_DOCUMENT SECTION_.
-*-*-

# Spreadsheets to share?



## jrausch (Jan 22, 2021)

Hi everyone,


I'm hoping someone will be kind enough to share their spreadsheet that they've made on their SHTF food store list. I'm starting to stock on canned goods, peanut butter, rice, water, etc, but I don't want to reinvent the wheel if I don't have to. TIA!


----------



## Back Pack Hack (Sep 15, 2016)

Here ya go


----------



## Slippy (Nov 14, 2013)

jrausch said:


> Hi everyone,
> 
> I'm hoping someone will be kind enough to share their spreadsheet that they've made on their SHTF food store list. I'm starting to stock on canned goods, peanut butter, rice, water, etc, but I don't want to reinvent the wheel if I don't have to. TIA!


Store what you eat and eat what your store!

And ROTATE, ROTATE, ROTATE!


----------



## Prepared One (Nov 5, 2014)

Store what you drink and if you drink enough the rotation will take care of itself.:tango_face_grin:


----------



## jrausch (Jan 22, 2021)

Back Pack Hack said:


> Here ya go


Thanks. This looks good. However, I'm looking for something more geared towards prepped foods and canned foods, not raw materials. Things I can buy and put into rotation with my daily life.


----------



## Back Pack Hack (Sep 15, 2016)

jrausch said:


> Thanks. This looks good. However, I'm looking for something more geared towards prepped foods and canned foods, not raw materials. Things I can buy and put into rotation with my daily life.


No spreadsheet needed then. Just start buying more of the stuff you already use.


----------



## bigwheel (Sep 22, 2014)

Us history majors know what is a spread sheet but dont have any to share.Sorry.


----------



## charito (Oct 12, 2013)

jrausch said:


> Thanks. This looks good. However, I'm looking for something more geared towards prepped foods and canned foods, not raw materials. Things I can buy and put into rotation with my daily life.

-*-*-

_AIM OF THE TASK_. In the forum thread above about sharing spreadsheets, list every item that jrausch says they are starting to stock.

-*-*-

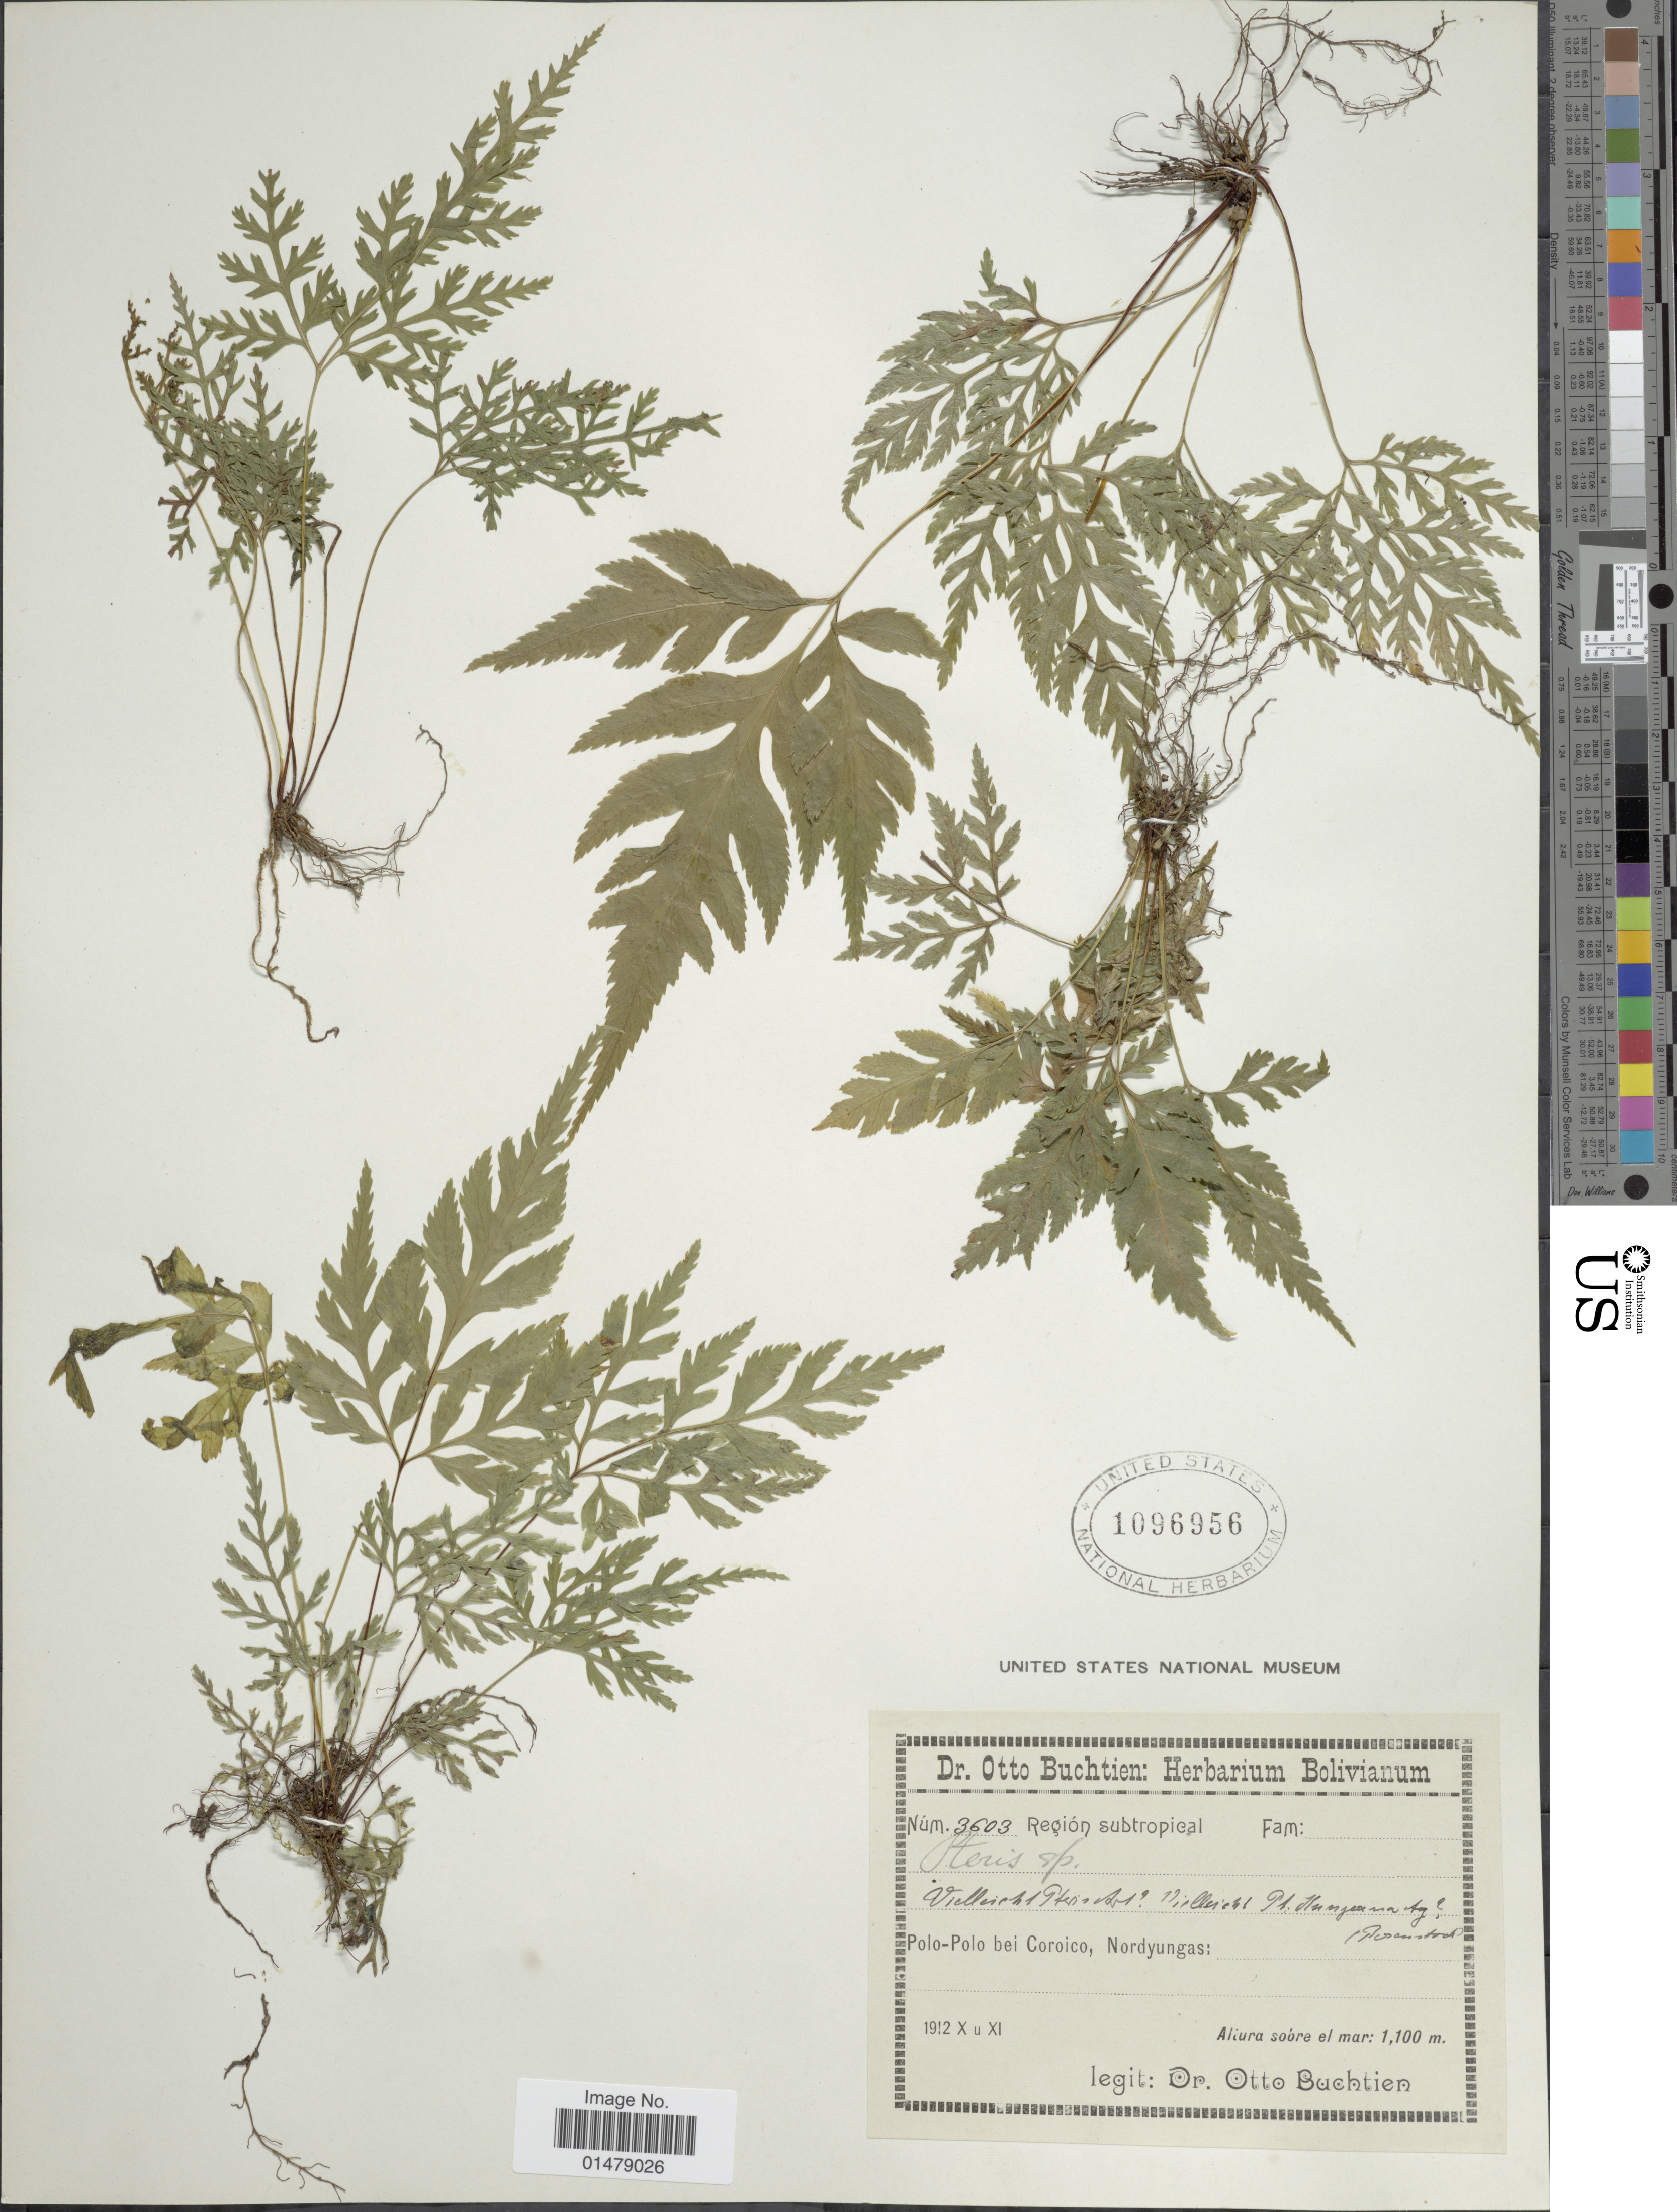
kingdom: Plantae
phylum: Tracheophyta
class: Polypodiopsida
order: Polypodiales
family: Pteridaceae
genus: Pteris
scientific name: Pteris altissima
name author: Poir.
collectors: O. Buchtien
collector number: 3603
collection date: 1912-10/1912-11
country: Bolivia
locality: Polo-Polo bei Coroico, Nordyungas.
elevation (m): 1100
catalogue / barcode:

-*-*-

_COMPLETE OUTPUT_.
- Canned goods
- Peanut butter
- Rice
- Water